“An attachment.”

“An attachment.”

“That you shouldn’t have?”

“That I shouldn’t have.”

“A passion?”

“A passion.”

“Shared?”

“Ah, thank goodness, no!”

Mrs. Dyott continued to gaze. “The object’s unaware—?”

“Utterly.”

Mrs. Dyott turned it over. “Are you sure?”

“Sure.”

“That’s what you call your decency? But isn’t it,” Mrs. Dyott asked, “rather his?”

“Dear, no. It’s only his good fortune.”

Mrs. Dyott laughed. “But yours, darling—your good fortune: where does that come in?”

“Why, in my sense of the romance of it.”

“The romance of what? Of his not knowing?”

“Of my not wanting him to. If I did”—Maud had touchingly worked it out—“where would be my honesty?”

The inquiry, for an instant, held her friend; yet only, it seemed, for a stupefaction that was almost amusement. “Can you want or not want as you like? Where in the world, if you don’t want, is your romance?”

Mrs. Blessingbourne still wore her smile, and she now, with a light gesture that matched it, just touched the region of her heart. “There!”

Her companion admiringly marveled. “A lovely place for it, no doubt!—but not quite a place, that I can see, to make the sentiment a relation.”

“Why not? What more is required for a relation for me?”

“Oh, all sorts of things, I should say! And many more, added to those, to make it one for the person you mention.”

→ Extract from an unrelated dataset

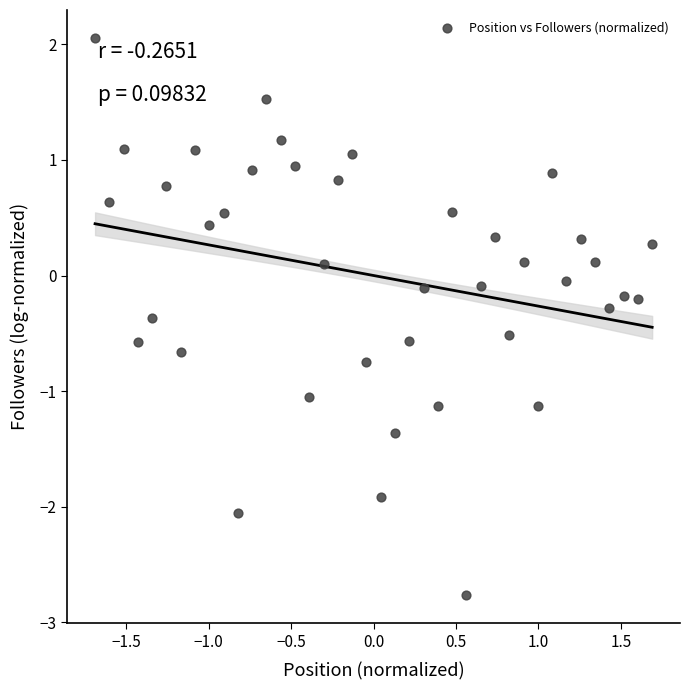

What is the range of Y values (max minus min)?

4.8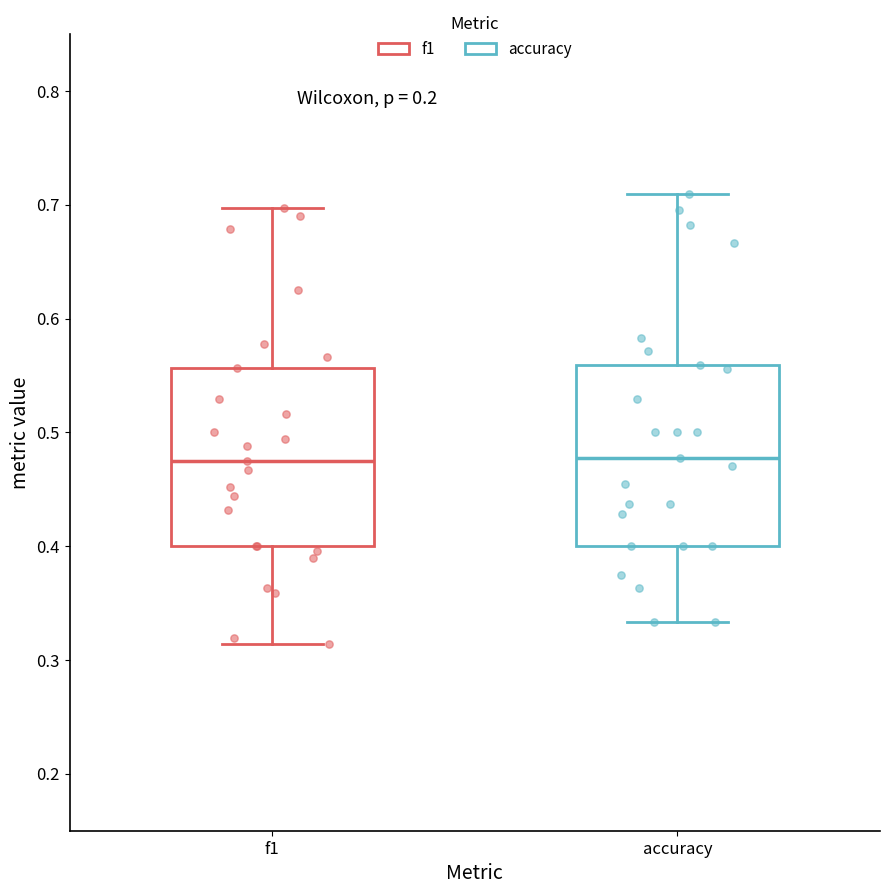

Reading left to right, transcribe this box plot: for each box, give where its median line is, the range the box spans, and where its two whiskers end, as read against the y-axis. The values are not printed on the chart, so give them approximately, as read against the axis.

f1: median 0.48, box 0.40 to 0.56, whiskers 0.31 to 0.70
accuracy: median 0.48, box 0.40 to 0.56, whiskers 0.33 to 0.71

“Ah, that I don’t pretend it either should be or can be. I only speak for myself.”

It was said in a manner that made Mrs. Dyott, with a visible mixture of impressions, suddenly turn away. She indulged in a vague movement or two, as if to look for something; then again found herself near her friend, on whom with the same abruptness, in fact with a strange sharpness, she conferred a kiss that might have represented either her tribute to exalted consistency or her idea of a graceful close of the discussion. “You deserve that one should speak for you!”